L'hebdomadaire Le Nouvel Obs a réalisé une suite d'articles sur certaines missions de la police scientifique et particulièrement du Pôle judiciaire de la gendarmerie nationale, dans le but de résoudre les « cold cases », ces affaires encore non élucidées.

Le 14 janvier, Le Nouvel Obs a publié une série de reportages écrits mettant notamment à l'honneur la transversalité des missions du Pôle judiciaire de la gendarmerie nationale entre l'Institut de recherche criminelle (IRCGN) et le Service central de renseignement criminel (SCRC) : « La science viendra-t-elle à bout des "cold cases" ? Les enquêteurs disposent aujourd’hui d’une incroyable panoplie de techniques pour relire d’un œil nouveau les dossiers complexes que les enquêteurs, par le passé, ne pouvaient ainsi exploiter. Anthropologues, géophysiciens, ingénieurs issus du milieu des jeux vidéo… Les profils de ces "experts" sont variés. »

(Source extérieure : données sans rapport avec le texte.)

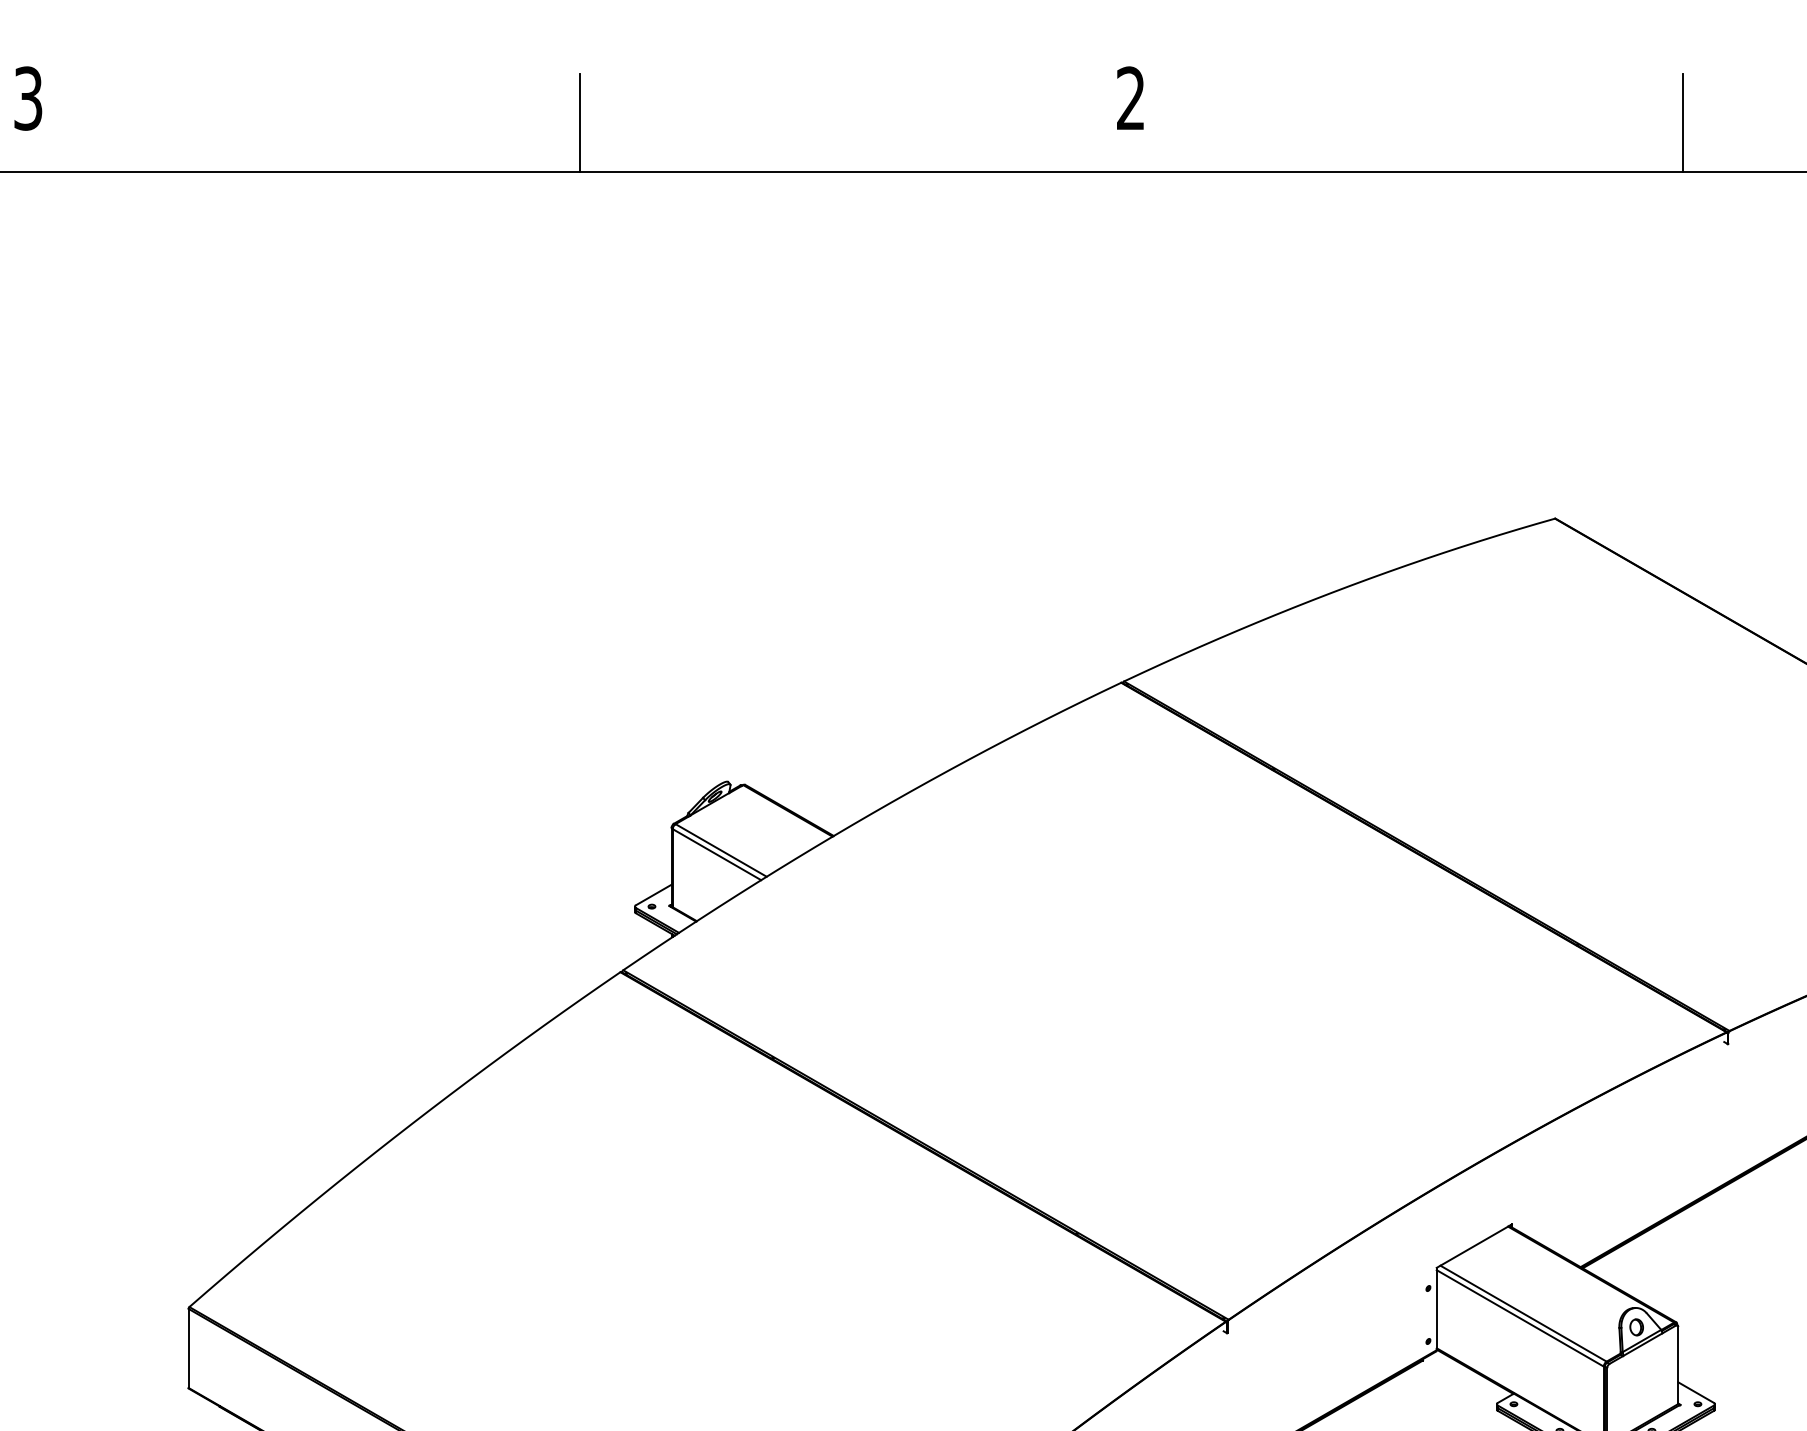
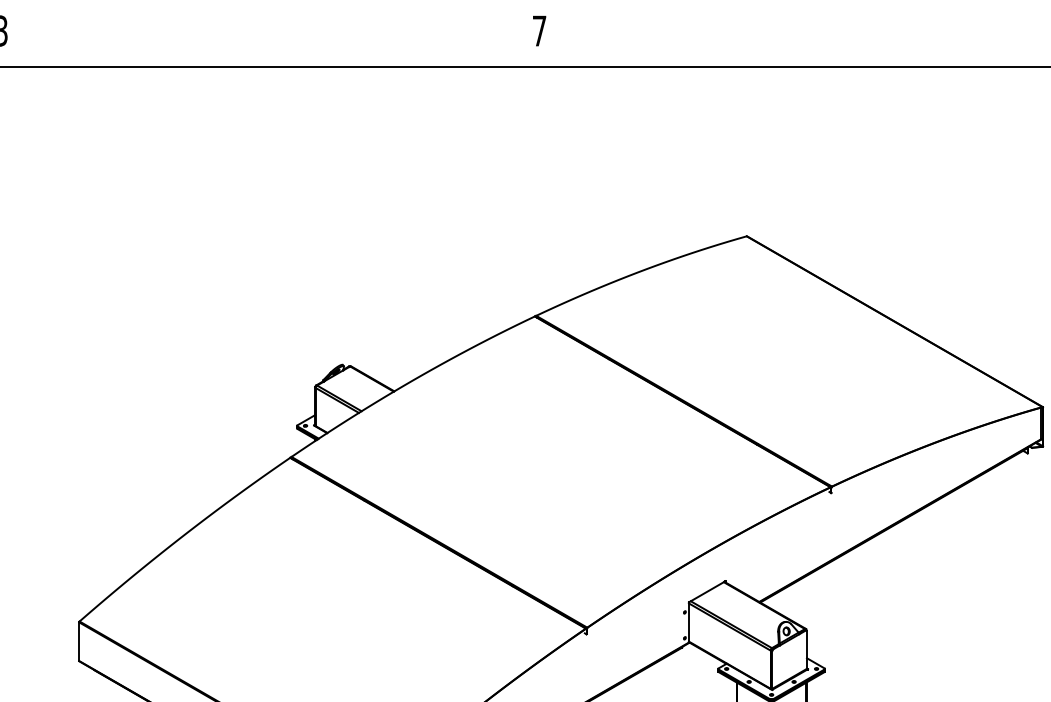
text: (1130, 97) -> (539, 30), 2 -> 7
line: (580, 121) -> (270, 42), removed
line: (1683, 121) -> (809, 42), removed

Dans les différents articles, l'hebdomadaire s'est intéressé aux innovations de la police scientifique, comme la modélisation 3D d'une scène de crime, à l'apport des anthropologues ou aux progrès dans l'analyse ADN. Interviewée, la lieutenante-colonelle Hélène Charrel, chef du Département d’expertises génétiques de l’IRCGN, a par exemple expliqué l'atout de l'Intelligence artificielle, permettant de « gagner du temps ». « Un logiciel va par exemple nous permettre d’analyser des images de prélèvements sous microscope et de détecter plus rapidement la présence ou non de spermatozoïdes », appuie-t-elle.

Le média a également éclairé sur des techniques des enquêteurs du PJGN, aboutissant, entre autres, aux aveux du tueur en série Michel Fourniret, avec les précisions de la lieutenante-colonelle Marie-Laure Brunel Dupin, commandant la Division des affaires non élucidées (Diane) au sein du SCRC. Le Nouvel Obs a d'ailleurs rappelé que Marie-Laure Brunel-Dupin « a fait entrer l’analyse comportementale en France, chez les gendarmes, au début des années 2000 ».